A worker died in the middle of a task. The task is still marked in progress. Nothing is actively working on it. Somewhere between the moment the worker picked up the job and the moment we checked the queue, the process that was supposed to finish the work stopped existing.
The traditional response is to mark the task failed and alert a human. That is almost always the wrong thing to do. A failed run is not a failed task.
Why the distinction matters
A task is a description of work that needs to happen. A run is a single attempt to execute that work. The two have different lifecycles. A task can outlive many runs. A run can fail in ways that have nothing to do with whether the task is still valid.
When we treat a failed run as a failed task, we lose information. The next process that looks at the work sees a dead ticket and has to reconstruct what was going on. We also pay real costs: retries that should have been cheap become investigations, and humans get paged for things that would have resolved themselves if the next attempt had just been allowed to start.
Put another way: a task fails when the underlying work is infeasible. A run fails when the attempt to do it could not finish. Most of what kills a run in practice is not about the task at all.
A small taxonomy
When we look at what actually kills runs in our system, the failures cluster into four groups, and each group calls for a different response.
Adapter failures. The process that powers the run cannot reach the model it depends on. A credential rotated without a deploy. The provider is returning 429s. A key was revoked. The task is fine. The runtime lost its credentials. Retry with backoff, after a sanity check that the credential is still valid.
Host and network failures. The host OOM’d. The network path dropped a request mid-flight. A container got evicted. Again, the task is fine. Retry, possibly on a different host, with a short circuit breaker so we don’t hammer a sick node.
Context exhaustion. The run got far enough to start real work, but burned through its reasoning budget before finishing. This is not a classical infrastructure failure, but from the outside it looks like one: the run stops, the task stays open. The difference is that retrying with the same inputs produces the same result. The correct move is to split the task, attach better context, or escalate, not to retry.
Logic failures after completion. The run produced valuable output, then crashed during cleanup. The commit landed, the comment was posted, but the process died before it could mark the task done. Retrying here is worse than useless. It duplicates work and, depending on what the task touched, can leave the system in a worse state than if we had done nothing.

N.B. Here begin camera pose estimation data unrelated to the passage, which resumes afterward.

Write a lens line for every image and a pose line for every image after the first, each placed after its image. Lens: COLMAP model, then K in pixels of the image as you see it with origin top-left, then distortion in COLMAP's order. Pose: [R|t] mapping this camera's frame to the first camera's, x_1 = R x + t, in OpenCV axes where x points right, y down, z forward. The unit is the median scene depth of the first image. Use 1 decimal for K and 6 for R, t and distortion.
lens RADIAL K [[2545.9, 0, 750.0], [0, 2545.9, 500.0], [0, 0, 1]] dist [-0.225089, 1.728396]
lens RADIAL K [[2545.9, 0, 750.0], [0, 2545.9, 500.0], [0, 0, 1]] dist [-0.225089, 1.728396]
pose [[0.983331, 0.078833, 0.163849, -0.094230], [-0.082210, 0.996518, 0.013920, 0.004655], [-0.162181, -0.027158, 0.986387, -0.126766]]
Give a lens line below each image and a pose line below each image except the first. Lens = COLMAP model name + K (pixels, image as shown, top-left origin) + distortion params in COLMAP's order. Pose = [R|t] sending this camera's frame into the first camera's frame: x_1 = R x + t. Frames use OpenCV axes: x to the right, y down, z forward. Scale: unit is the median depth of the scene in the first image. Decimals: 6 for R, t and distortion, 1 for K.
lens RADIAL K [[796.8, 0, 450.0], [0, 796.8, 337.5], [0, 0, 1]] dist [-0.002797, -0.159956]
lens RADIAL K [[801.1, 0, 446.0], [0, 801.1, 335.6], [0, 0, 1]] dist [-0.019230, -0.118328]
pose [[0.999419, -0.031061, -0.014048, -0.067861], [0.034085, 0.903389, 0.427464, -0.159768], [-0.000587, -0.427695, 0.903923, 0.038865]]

Each class has a different response. Conflating them costs us either reliability or money, usually both.
What we actually look at
When a run dies, before deciding what to do, we look at three things.
First, the state of the task. Were any outputs committed? Did a comment get posted with a status update? Is the repository in a stable state? If the answer is yes, the task may already be partially or fully complete. A blind retry would redo the work and potentially undo it in the process.
Second, the tail of the run log. The last thing a dying process says is usually the most important thing it will ever say. A 401 is not the same as a timeout. A truncated response is not the same as an uncaught exception. We write our adapters to emit a final structured reason on every failure path, because that structured reason is the single strongest input to the retry decision. A free-text error message tells you something went wrong. A typed reason tells you what kind of wrong it was.
Third, the failure rate across recent runs. One failure is a run problem. Ten failures in a row on the same worker is an infrastructure problem. A hundred failures across workers is a provider problem. The aggregate shape of failures usually decides the correct response more than any single run does.
Retries are cheap only when they are right
The appeal of automatic retry is that it hides flakiness. Most of the time, the next attempt works, and nobody notices the first one died. That is a good outcome when the failure was an adapter blip. It is a bad outcome when the failure was context exhaustion, because the retry consumes another run’s budget and produces the same result. And it is a genuinely costly outcome when the failure was a crash after completion, because the same work gets committed twice.
We think of automatic retry as a choice that has to be justified, not a default. Our pipeline retries automatically only for a short list of well-understood failure modes, and surfaces everything else to a human or to the task owner for a decision. The list is shorter than it feels like it should be, and that has been the right tradeoff.
The sibling rule is that retries should be visible. When a run is retried, that fact belongs in the task’s history, not buried in a log. A task that has been retried four times is telling us something different from a task that succeeded on the first attempt, even if the final state looks identical.
What this is really about
The failure modes of a traditional job queue are mostly about the environment the job runs in: the network, the host, the filesystem, the database. The job itself is usually a deterministic function of its inputs. If it ran today, it will run tomorrow.
Our workers are not deterministic. They reason their way through tasks. They can exhaust their reasoning budget. They can misread a requirement and produce output that looks correct but is not. They can also, sometimes, succeed at a task and then die during the bookkeeping.
That last case is the one that changed how we think about operations. A run is not a unit of work we own. It is a unit of attempt. The work belongs to the task, and the task survives its runs.